▸ **Objective**
Convert the text lines in the entries below into a JSON list of strings, one string per line, leaving out blank lines and the pictures.

▸ **Working data**
— start —
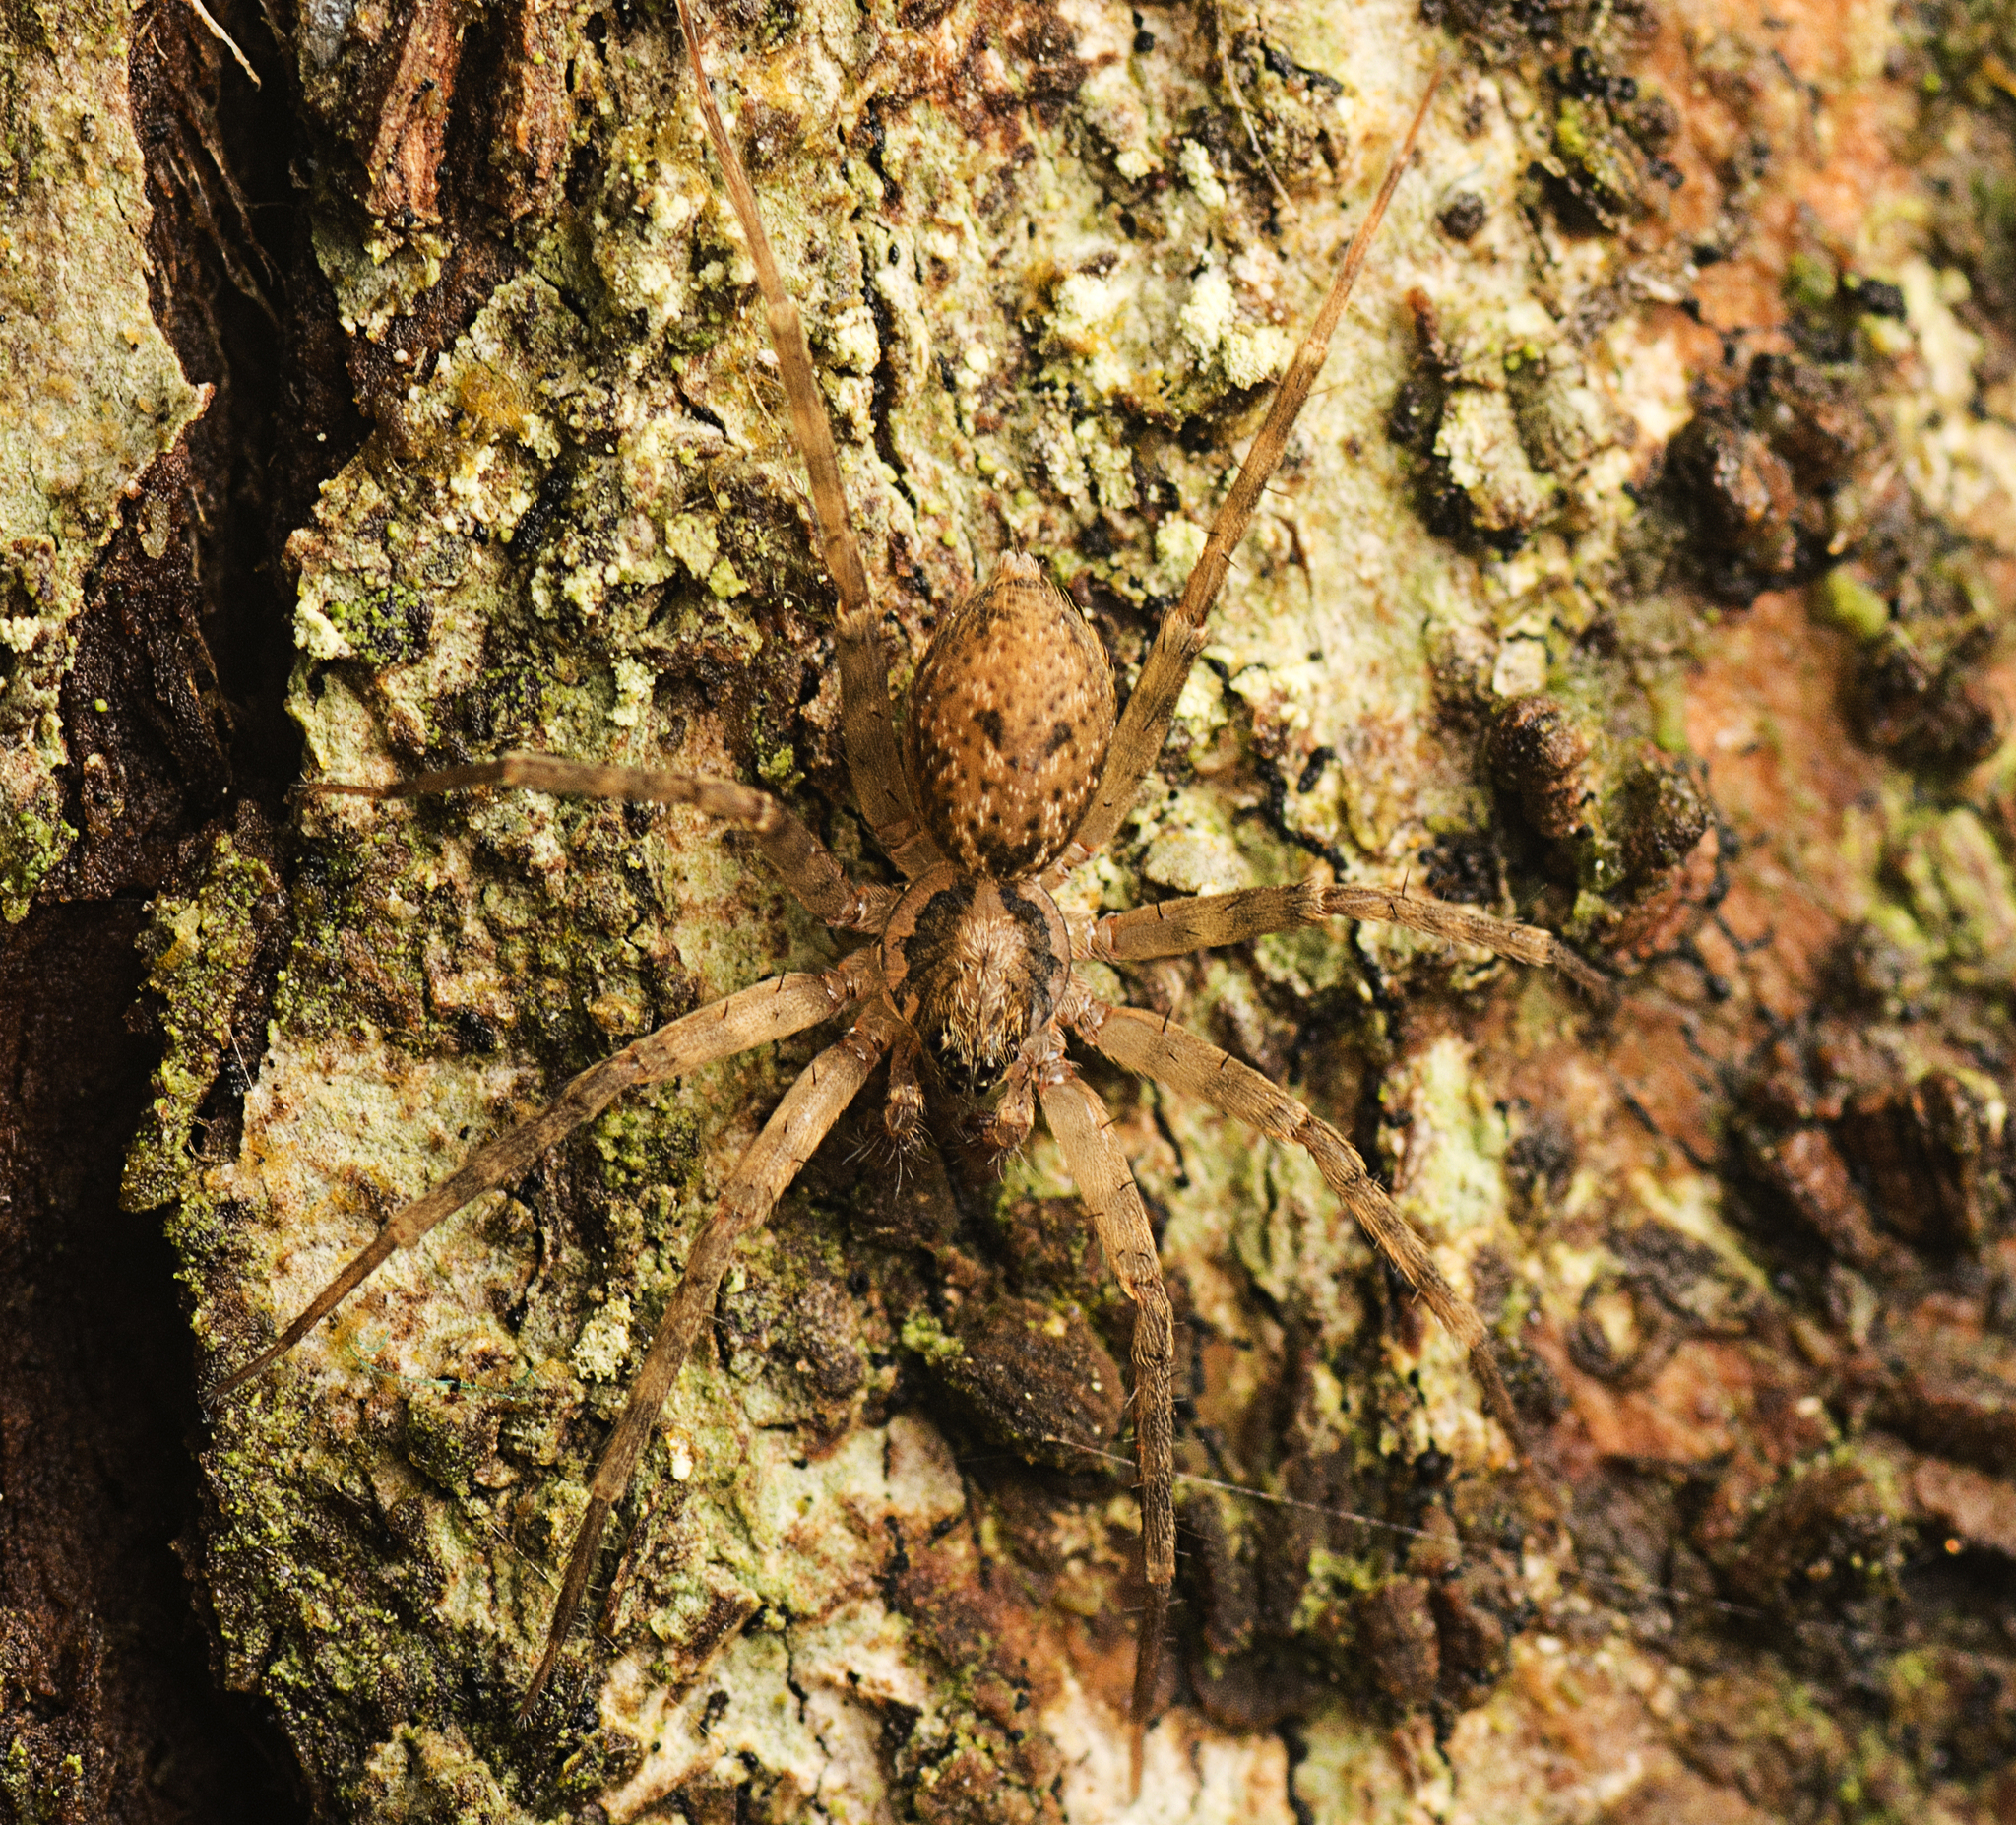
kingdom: Animalia
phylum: Arthropoda
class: Arachnida
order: Araneae
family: Toxopidae
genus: Toxopsoides
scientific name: Toxopsoides erici
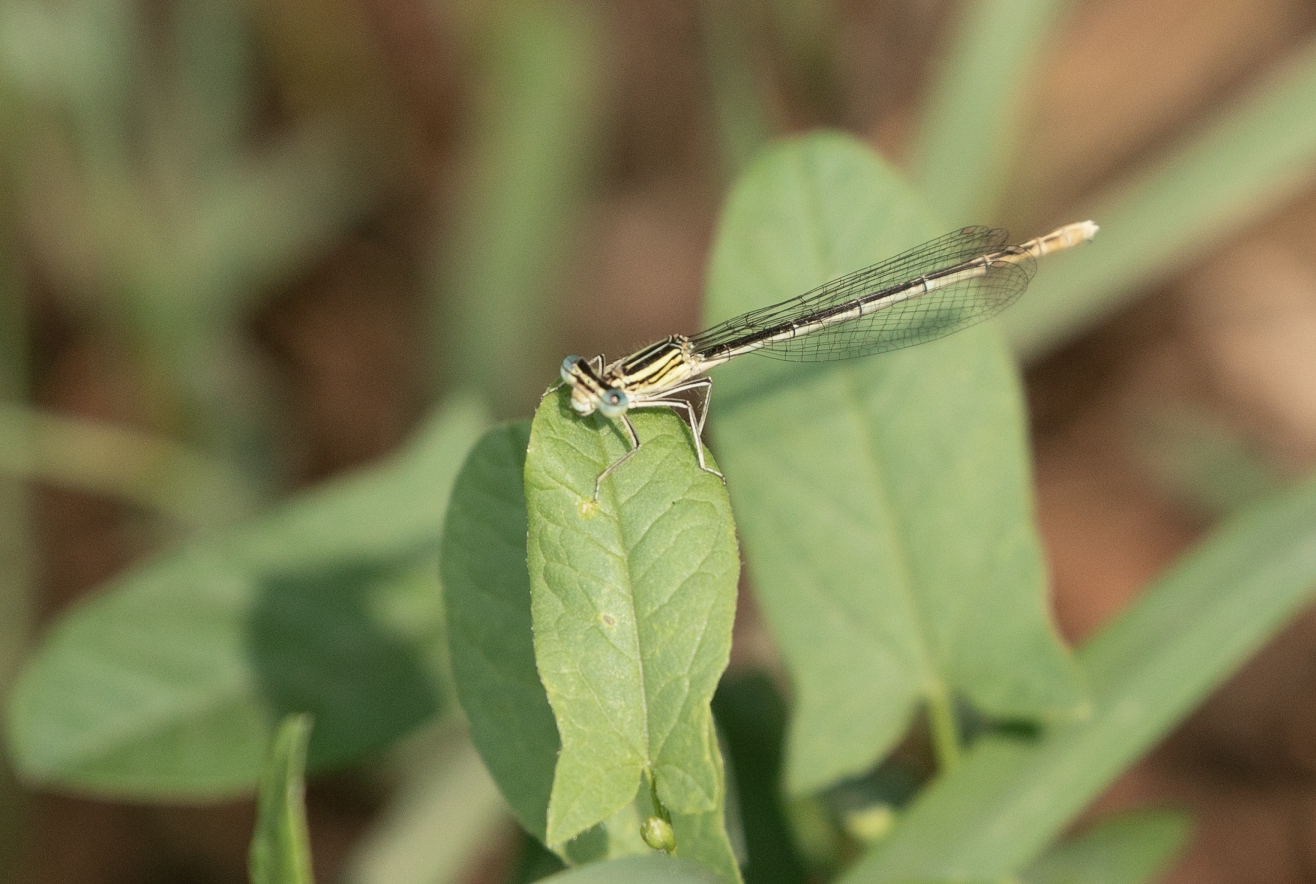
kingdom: Animalia
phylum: Arthropoda
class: Insecta
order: Odonata
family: Platycnemididae
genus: Platycnemis
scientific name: Platycnemis pennipes
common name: White-legged damselfly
— end —
▸ **Problem solution**
[
  "kingdom: Animalia",
  "phylum: Arthropoda",
  "class: Arachnida",
  "order: Araneae",
  "family: Toxopidae",
  "genus: Toxopsoides",
  "scientific name: Toxopsoides erici",
  "kingdom: Animalia",
  "phylum: Arthropoda",
  "class: Insecta",
  "order: Odonata",
  "family: Platycnemididae",
  "genus: Platycnemis",
  "scientific name: Platycnemis pennipes",
  "common name: White-legged damselfly"
]